Tools: Game engines also provide developers with a wide range of prebuilt tools for creating and editing 3D assets, such as 3D modeling and animation tools.
Performance: Another advantage of using a game engine for XR development is that it provides developers with high performance and stability. Game engines are optimized for creating interactive 3D environments and experiences, and they are designed to handle large numbers of 3D assets and complex physics simulations. This means that XR experiences created using a game engine are more likely to be stable and performant than those created using other types of software.
However, it’s important to note that using a game engine for XR development can also have some drawbacks:
Learning curve: One of the main drawbacks is that game engines can be complex and challenging to learn, particularly for developers new to XR development.
Resources: Game engines can also be resource intensive, thus requiring a powerful machine with a graphics card to support XR development.
Native SDKs
Native SDKs (Software Development Kits) are important in XR development as they provide developers with the necessary tools and resources to create XR experiences for specific platforms. These SDKs are typically provided by the manufacturers of XR hardware, such as Oculus, HTC, and Microsoft. They allow developers to access the features and capabilities of the device more directly than web-based technologies. Here are some of the benefits of developing with native SDKs:
Advanced features: When using native SDKs, developers can take advantage of features such as hand tracking, room-scale tracking, and advanced rendering capabilities that are unavailable through web-based technologies like WebXR. It also allows developers to use platform-specific features, such as using the device’s internal sensors or accessing its storage.

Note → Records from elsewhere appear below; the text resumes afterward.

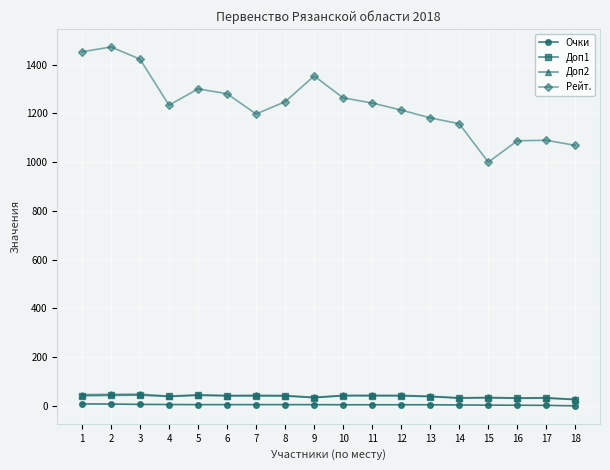

What is the difference between the maximum and second lowest values in the Доп1 series?

13.0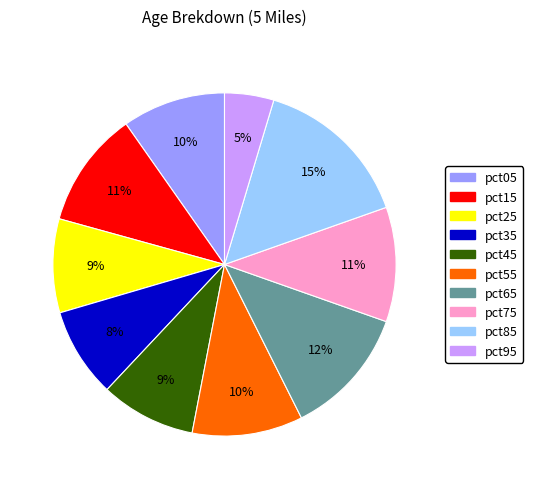

Is there a majority slice in this chart?

No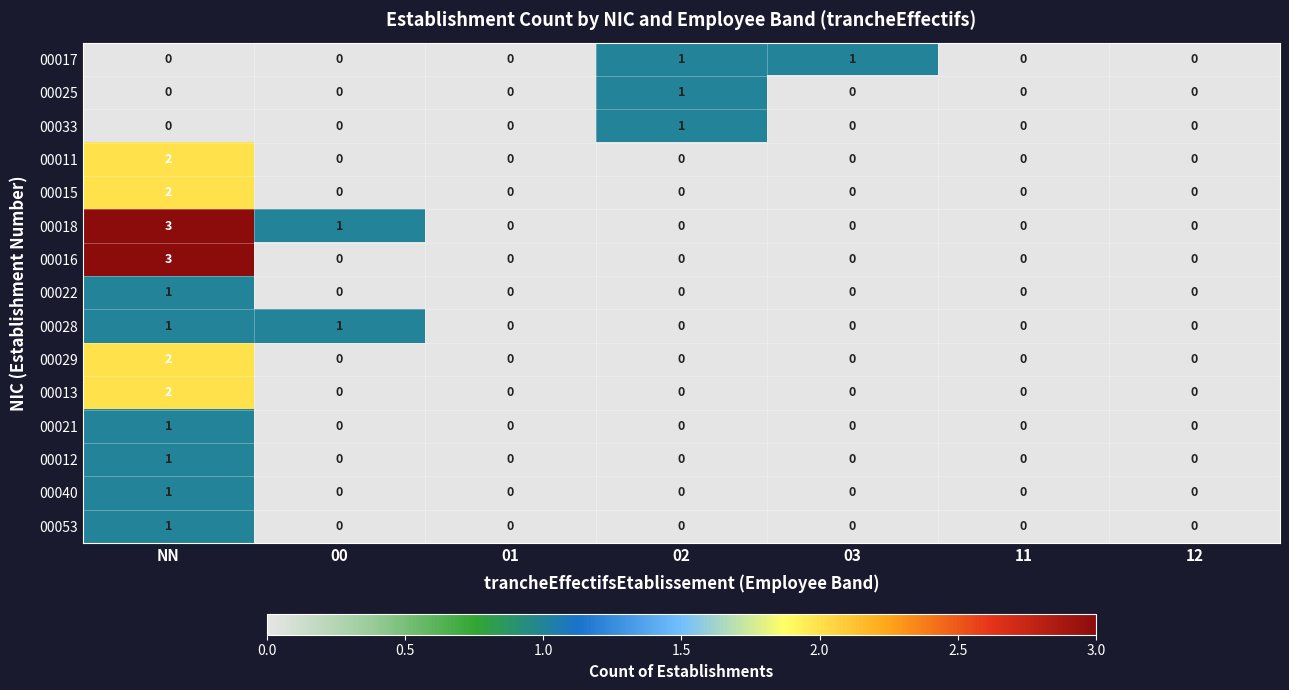

What is the difference between the maximum and second lowest values in the 00018 series?

3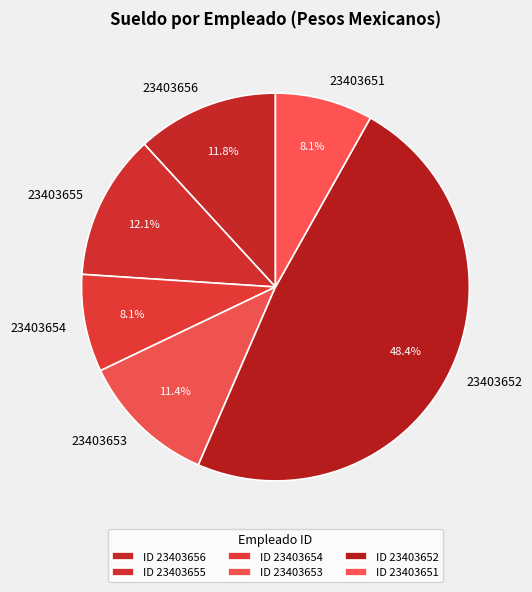

Is there a majority slice in this chart?

No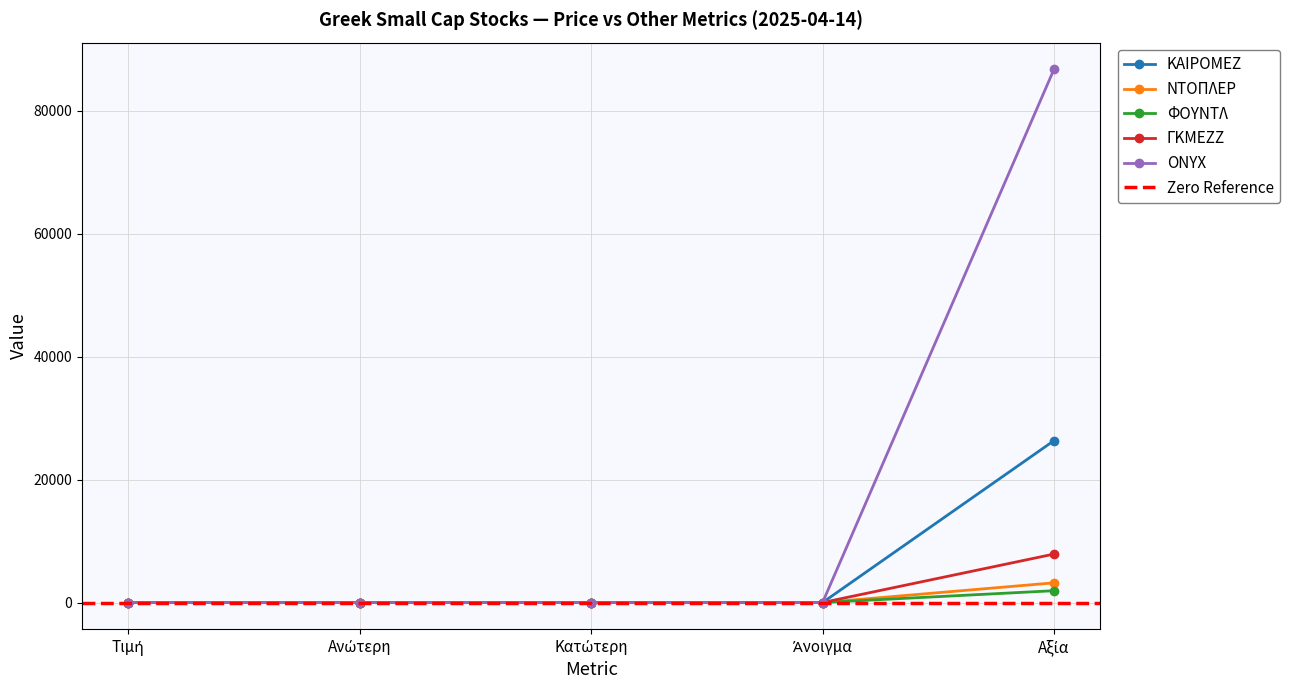

Which series changed the most between Άνοιγμα and Αξία?

ONYX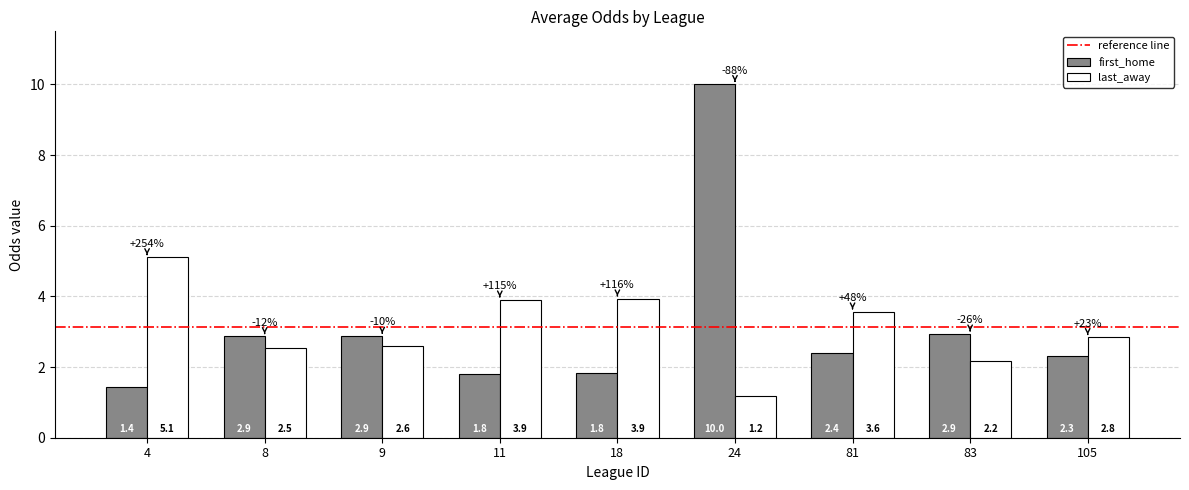

How many values in the first_home series exceed 2?

6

Performance: Native SDKs provide a more stable and performant platform for XR development. By using native SDKs, developers can create XR experiences that are optimized for specific platforms and devices, which can result in better performance, higher-quality graphics, and more immersive experiences.
However, it’s important to note that using native SDKs for XR development can also have some drawbacks:
Specificity: Developers need to write specific code for each platform they want to support, which can lead to increased development time and costs.
Reach: The use of native SDKs can also limit the reach of the XR experience because it’ll only be available for the specific platforms and devices supported by the SDK.
The following figure sums up our discussion:
Conclusion
The lesson has delved into the intricate pathways of XR development, shedding light on the diverse approaches available. From understanding the significance of the “X” in XR to exploring development methods through web-based solutions, game engines, and native SDKs, you’re now equipped to embark on your XR journey with a clear roadmap.